You will find you have alot more in common with guys here than you do at the other place.


----------



## ABCs (Jan 17, 2007)

Hey Wala. I see a fellow Wii fan has finally joined this here fitness forum. Welcome!


----------



## wala (Jan 17, 2007)

yeh ABCs, love the Wii, dont play it alot with work, gym and being on here learning... but i do like a little Wii sports and rayman lol and i have zelda too - the only reason i actually bought it in the first place


----------



## ABCs (Jan 17, 2007)

wala said:


> yeh ABCs, love the Wii, dont play it alot with work, gym and being on here learning... but i do like a little Wii sports and rayman lol and i have zelda too - the only reason i actually bought it in the first place



Haha nice man. Yeah I have the Wii with 6 games and the 360 with a shitload of games and I get to play MAYBE 30 minutes every other day if i'm lucky due to my training and work schedule.


----------



## Double D (Jan 17, 2007)

You gonna post your pictures?


----------



## wala (Jan 17, 2007)

who me?... i just did actually yeh....... Go check em out if you wanna


----------



## Double D (Jan 17, 2007)

If they are the same as the ones at the other place I have seen em.


----------



## ABCs (Jan 17, 2007)

wala said:


> who me?... i just did actually yeh....... Go check em out if you wanna



Holy Shit. You are one ripped up weight lifter.


----------



## wala (Jan 17, 2007)

some are and some aren't


----------



## Double D (Jan 17, 2007)

I would be interested to see what kinda of numbers you put up. Start a journal.


----------



## wala (Jan 17, 2007)

i'll take a look at yours first... i've never made any kind of journal.. ever!


----------



## Double D (Jan 17, 2007)

They are alot of fun. Besides you will get alot of critisism which is great!


----------



## wala (Jan 17, 2007)

ABCs said:


> Holy Shit. You are one ripped up weight lifter.

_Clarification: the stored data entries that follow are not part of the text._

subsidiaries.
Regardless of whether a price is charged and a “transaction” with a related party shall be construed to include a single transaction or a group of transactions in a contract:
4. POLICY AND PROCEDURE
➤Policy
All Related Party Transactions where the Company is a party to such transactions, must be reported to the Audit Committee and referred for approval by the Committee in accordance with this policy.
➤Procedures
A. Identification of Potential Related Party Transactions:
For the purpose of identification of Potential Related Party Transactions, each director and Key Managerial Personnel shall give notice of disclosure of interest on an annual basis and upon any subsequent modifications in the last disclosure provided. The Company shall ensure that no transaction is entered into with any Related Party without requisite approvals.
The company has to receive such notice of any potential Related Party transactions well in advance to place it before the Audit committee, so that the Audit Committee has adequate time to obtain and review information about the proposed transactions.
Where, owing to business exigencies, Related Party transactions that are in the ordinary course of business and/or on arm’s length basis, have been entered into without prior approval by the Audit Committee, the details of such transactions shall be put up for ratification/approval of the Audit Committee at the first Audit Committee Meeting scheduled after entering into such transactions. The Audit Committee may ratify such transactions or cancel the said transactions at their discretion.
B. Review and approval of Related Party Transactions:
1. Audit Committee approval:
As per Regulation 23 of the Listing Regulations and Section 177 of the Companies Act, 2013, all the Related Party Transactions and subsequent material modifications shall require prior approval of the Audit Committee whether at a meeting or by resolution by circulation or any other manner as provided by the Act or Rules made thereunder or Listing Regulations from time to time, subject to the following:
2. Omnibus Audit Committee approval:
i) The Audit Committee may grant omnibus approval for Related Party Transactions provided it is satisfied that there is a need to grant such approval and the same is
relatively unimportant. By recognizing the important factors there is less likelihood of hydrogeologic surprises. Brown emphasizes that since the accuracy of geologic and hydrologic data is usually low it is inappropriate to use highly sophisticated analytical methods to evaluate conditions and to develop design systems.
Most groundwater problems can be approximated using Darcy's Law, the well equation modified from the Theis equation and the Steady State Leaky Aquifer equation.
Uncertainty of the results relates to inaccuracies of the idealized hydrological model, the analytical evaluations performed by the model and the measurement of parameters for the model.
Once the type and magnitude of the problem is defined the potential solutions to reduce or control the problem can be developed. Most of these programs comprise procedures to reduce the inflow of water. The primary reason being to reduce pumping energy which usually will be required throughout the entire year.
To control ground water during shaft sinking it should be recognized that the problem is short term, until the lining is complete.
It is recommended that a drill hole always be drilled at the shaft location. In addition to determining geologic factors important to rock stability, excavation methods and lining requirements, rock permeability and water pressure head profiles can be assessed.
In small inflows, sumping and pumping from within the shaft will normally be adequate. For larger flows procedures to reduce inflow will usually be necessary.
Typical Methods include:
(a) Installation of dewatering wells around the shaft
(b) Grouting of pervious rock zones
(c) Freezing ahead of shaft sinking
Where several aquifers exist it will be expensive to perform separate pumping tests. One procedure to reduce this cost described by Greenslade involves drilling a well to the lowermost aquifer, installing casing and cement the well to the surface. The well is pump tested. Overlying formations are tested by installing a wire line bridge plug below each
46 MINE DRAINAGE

cheers man, i wouldn't say im ripped tho... im actually in the process of just changing my diet around to cut my fat.. while keeping muscle (horrible equation to work out!).. so i'm lookin to lose at least 10lb in fat over the next few months


----------



## wala (Jan 17, 2007)

Double D said:


> They are alot of fun. Besides you will get alot of critisism which is great!



guess so... i like to hear about where i can improve.. its all well and good people saying wow, lookin good (whether they mean it or not) but that aint gonna get a mofo anywher is it!


----------



## Jodi (Jan 17, 2007)

Criticism or a beating, one of the two


----------



## wala (Jan 17, 2007)

haha... im new, you cant beat a newbie!.... can you?


----------



## Double D (Jan 17, 2007)

Ya I get beatings, especially whenever I post nutrition and Jodi comes into my journal. Gotta love her!


----------



## Arnold (Jan 17, 2007)

wala welcome to IM!


----------



## Doublebase (Jan 18, 2007)

Welcome Wala.


----------